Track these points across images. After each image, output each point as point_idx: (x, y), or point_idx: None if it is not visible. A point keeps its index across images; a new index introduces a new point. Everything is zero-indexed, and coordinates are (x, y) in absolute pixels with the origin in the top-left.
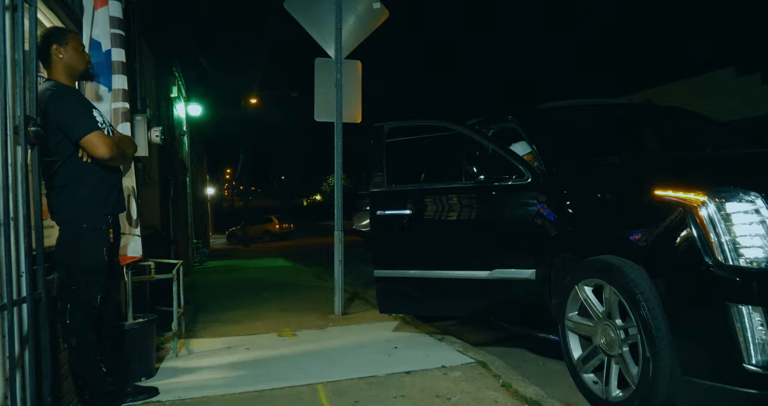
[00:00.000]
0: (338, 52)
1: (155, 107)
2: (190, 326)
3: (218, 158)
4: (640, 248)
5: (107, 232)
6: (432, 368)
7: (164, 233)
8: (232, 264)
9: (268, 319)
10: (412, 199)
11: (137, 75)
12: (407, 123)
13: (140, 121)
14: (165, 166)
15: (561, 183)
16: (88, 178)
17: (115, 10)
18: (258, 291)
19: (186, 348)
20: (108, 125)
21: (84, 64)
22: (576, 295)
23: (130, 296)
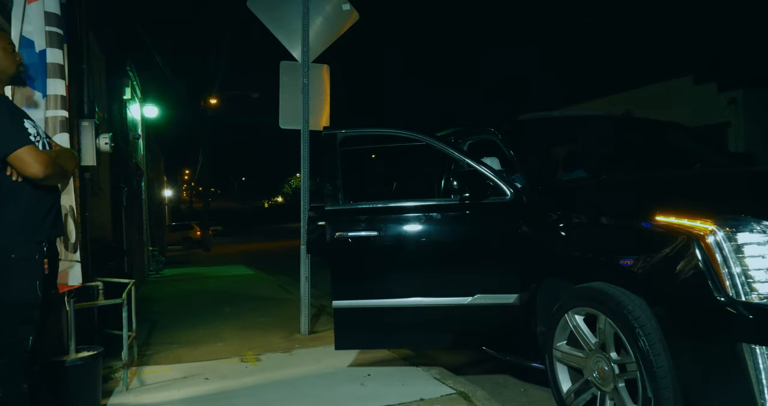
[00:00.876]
0: (305, 54)
1: (106, 110)
2: (143, 349)
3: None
4: (639, 277)
5: (41, 262)
6: (410, 402)
7: (115, 244)
8: (190, 272)
9: (230, 339)
10: (378, 219)
11: (85, 77)
12: (365, 131)
13: (87, 128)
14: (117, 173)
15: (547, 202)
16: (18, 200)
17: (51, 5)
18: (219, 305)
19: (138, 378)
20: (44, 137)
21: (14, 66)
22: (565, 324)
23: (72, 326)
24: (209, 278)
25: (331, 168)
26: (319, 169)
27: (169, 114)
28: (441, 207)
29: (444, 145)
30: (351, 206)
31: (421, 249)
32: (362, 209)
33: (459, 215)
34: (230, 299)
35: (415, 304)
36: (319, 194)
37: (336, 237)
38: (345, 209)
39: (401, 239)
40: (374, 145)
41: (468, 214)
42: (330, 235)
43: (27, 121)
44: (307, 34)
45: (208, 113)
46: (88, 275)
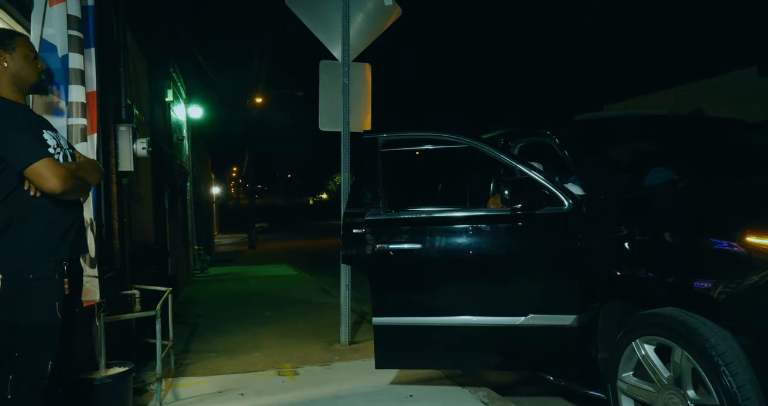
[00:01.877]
0: (345, 53)
1: (148, 113)
2: (181, 358)
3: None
4: (722, 305)
5: (60, 282)
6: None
7: (158, 247)
8: (235, 271)
9: (268, 348)
10: (422, 230)
11: (122, 80)
12: (408, 135)
13: (124, 132)
14: (158, 176)
15: (611, 214)
16: (37, 216)
17: (73, 7)
18: (259, 308)
19: (172, 392)
20: (66, 148)
21: (35, 74)
22: (632, 353)
23: (102, 341)
24: (252, 279)
25: (372, 174)
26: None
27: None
28: (491, 218)
29: (493, 149)
30: (393, 215)
31: (468, 264)
32: (405, 220)
33: (511, 226)
34: (271, 302)
35: (461, 323)
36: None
37: (377, 249)
38: (387, 219)
39: (447, 252)
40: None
41: (521, 226)
42: (370, 246)
43: (47, 131)
44: (348, 31)
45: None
46: (126, 283)
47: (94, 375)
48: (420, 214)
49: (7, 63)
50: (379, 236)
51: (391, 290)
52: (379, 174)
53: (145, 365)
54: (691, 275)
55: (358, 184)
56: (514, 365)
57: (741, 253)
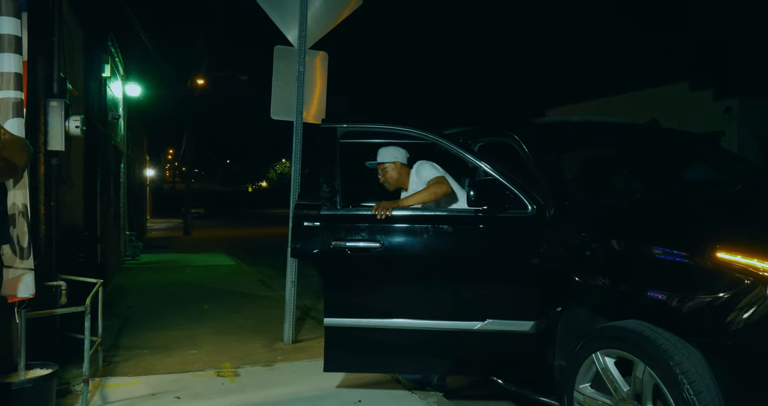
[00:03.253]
0: (302, 40)
1: (82, 88)
2: (110, 354)
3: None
4: (690, 321)
5: None
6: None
7: (87, 233)
8: (169, 259)
9: (206, 346)
10: (380, 228)
11: (55, 51)
12: (369, 126)
13: (56, 108)
14: (91, 157)
15: (577, 221)
16: None
17: None
18: (196, 301)
19: (100, 393)
20: None
21: None
22: (591, 364)
23: (23, 340)
24: (188, 268)
25: (329, 166)
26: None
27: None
28: (453, 219)
29: (458, 148)
30: (351, 211)
31: (428, 265)
32: (363, 216)
33: (473, 228)
34: (208, 295)
35: (418, 326)
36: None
37: (332, 246)
38: (344, 215)
39: (406, 252)
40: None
41: (484, 228)
42: (325, 242)
43: None
44: (305, 17)
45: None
46: (52, 273)
47: (11, 379)
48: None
49: None
50: (335, 231)
51: (346, 290)
52: (336, 166)
53: (70, 362)
54: (656, 288)
55: (312, 175)
56: (469, 370)
57: (710, 268)
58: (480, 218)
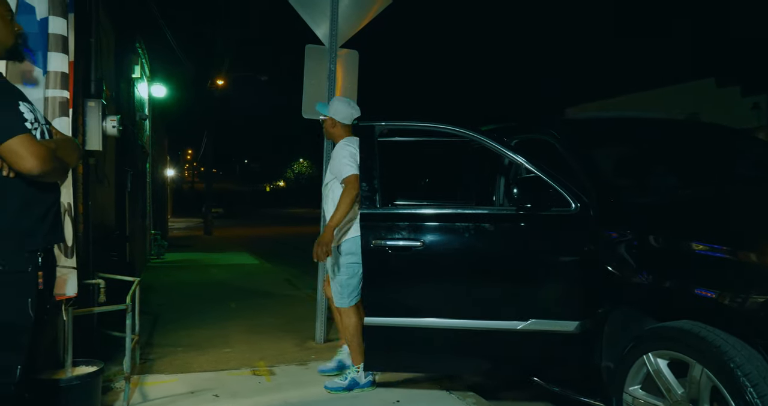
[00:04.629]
0: (333, 38)
1: (114, 89)
2: (145, 352)
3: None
4: (751, 322)
5: (34, 276)
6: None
7: (118, 232)
8: (193, 258)
9: (238, 344)
10: (421, 227)
11: (93, 52)
12: (408, 124)
13: (93, 109)
14: (122, 157)
15: (622, 219)
16: (8, 200)
17: None
18: (223, 300)
19: (140, 391)
20: (43, 123)
21: (11, 37)
22: (642, 366)
23: (70, 338)
24: (212, 267)
25: (368, 165)
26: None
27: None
28: (495, 217)
29: (498, 145)
30: (391, 210)
31: (469, 264)
32: (404, 215)
33: (515, 227)
34: (235, 294)
35: (460, 326)
36: None
37: (372, 245)
38: (384, 214)
39: (447, 251)
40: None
41: (526, 226)
42: (364, 242)
43: (23, 104)
44: (336, 15)
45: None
46: (89, 271)
47: (59, 376)
48: (421, 209)
49: None
50: (375, 230)
51: (386, 289)
52: (375, 165)
53: (107, 359)
54: (705, 286)
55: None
56: (511, 370)
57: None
58: (523, 216)
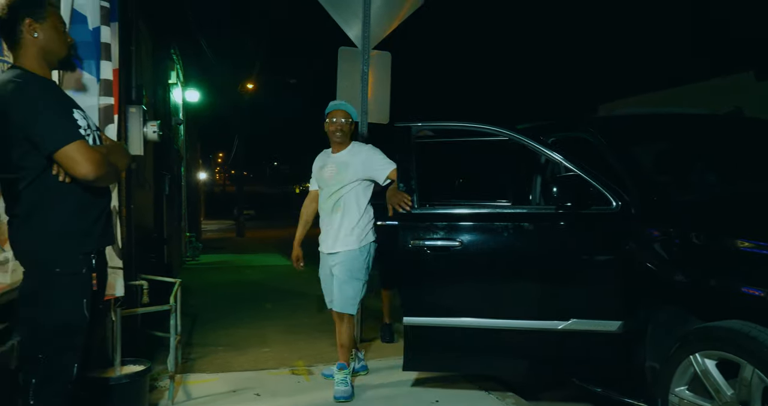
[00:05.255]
0: (365, 40)
1: (152, 95)
2: (186, 352)
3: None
4: None
5: (88, 277)
6: None
7: (156, 234)
8: (227, 259)
9: (276, 344)
10: (460, 227)
11: (133, 59)
12: (443, 125)
13: (135, 115)
14: (160, 161)
15: (664, 217)
16: (65, 203)
17: None
18: (259, 300)
19: (183, 389)
20: (94, 129)
21: (65, 48)
22: (689, 366)
23: (119, 338)
24: (246, 268)
25: (406, 166)
26: None
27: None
28: (534, 216)
29: (537, 144)
30: (429, 210)
31: (509, 264)
32: (442, 215)
33: (556, 226)
34: (270, 294)
35: (499, 326)
36: None
37: (410, 245)
38: (422, 214)
39: (486, 251)
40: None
41: (566, 225)
42: (403, 242)
43: (77, 111)
44: (368, 17)
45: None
46: (132, 272)
47: (108, 374)
48: (458, 209)
49: (37, 33)
50: (413, 231)
51: (425, 289)
52: (413, 166)
53: (151, 359)
54: (753, 284)
55: None
56: (552, 370)
57: None
58: (563, 215)
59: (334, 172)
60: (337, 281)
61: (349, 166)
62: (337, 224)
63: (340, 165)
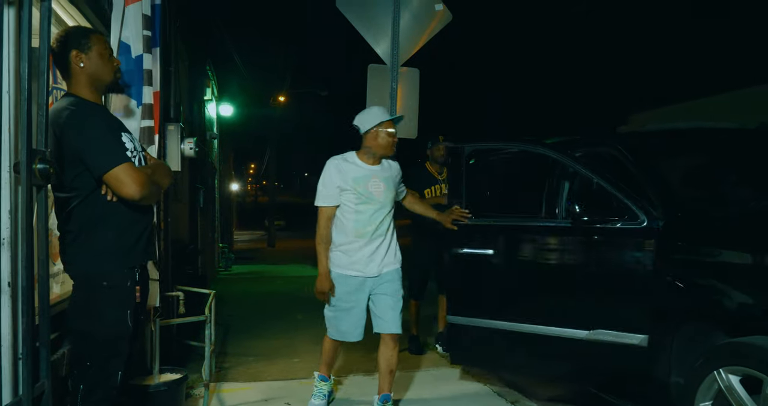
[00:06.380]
0: (394, 58)
1: (188, 111)
2: (219, 361)
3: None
4: None
5: (133, 290)
6: None
7: (192, 246)
8: (258, 270)
9: (306, 354)
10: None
11: (172, 80)
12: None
13: (173, 132)
14: (195, 174)
15: (689, 232)
16: (112, 221)
17: (146, 6)
18: (290, 311)
19: (216, 398)
20: (140, 151)
21: (111, 73)
22: (713, 382)
23: (157, 347)
24: (277, 278)
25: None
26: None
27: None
28: (561, 230)
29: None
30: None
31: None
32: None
33: (583, 239)
34: (301, 304)
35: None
36: None
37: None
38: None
39: (516, 260)
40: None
41: (594, 239)
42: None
43: (125, 134)
44: (397, 35)
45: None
46: (169, 284)
47: (147, 382)
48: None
49: (84, 63)
50: (459, 239)
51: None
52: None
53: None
54: None
55: None
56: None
57: None
58: (592, 230)
59: (383, 189)
60: (391, 301)
61: (391, 181)
62: (386, 246)
63: (387, 180)
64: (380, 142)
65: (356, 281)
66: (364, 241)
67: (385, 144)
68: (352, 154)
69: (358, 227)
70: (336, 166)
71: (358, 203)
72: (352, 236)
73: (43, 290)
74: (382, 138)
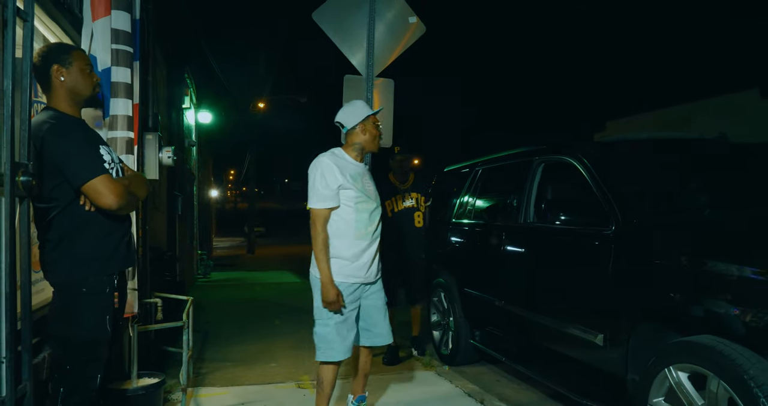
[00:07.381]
0: (370, 69)
1: (166, 119)
2: (197, 366)
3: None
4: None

§ **Work order**
Reproduce the lines above beginning at the line that contains "15: (561, 183)" and ending at the line that contains "32: (362, 209)". No pictures.

§ **Exercise output**
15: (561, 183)
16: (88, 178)
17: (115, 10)
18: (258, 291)
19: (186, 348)
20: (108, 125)
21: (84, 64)
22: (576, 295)
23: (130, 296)
[00:00.876]
0: (305, 54)
1: (106, 110)
2: (143, 349)
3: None
4: (639, 277)
5: (41, 262)
6: (410, 402)
7: (115, 244)
8: (190, 272)
9: (230, 339)
10: (378, 219)
11: (85, 77)
12: (365, 131)
13: (87, 128)
14: (117, 173)
15: (547, 202)
16: (18, 200)
17: (51, 5)
18: (219, 305)
19: (138, 378)
20: (44, 137)
21: (14, 66)
22: (565, 324)
23: (72, 326)
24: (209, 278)
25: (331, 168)
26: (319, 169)
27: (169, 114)
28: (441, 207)
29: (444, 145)
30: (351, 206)
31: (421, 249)
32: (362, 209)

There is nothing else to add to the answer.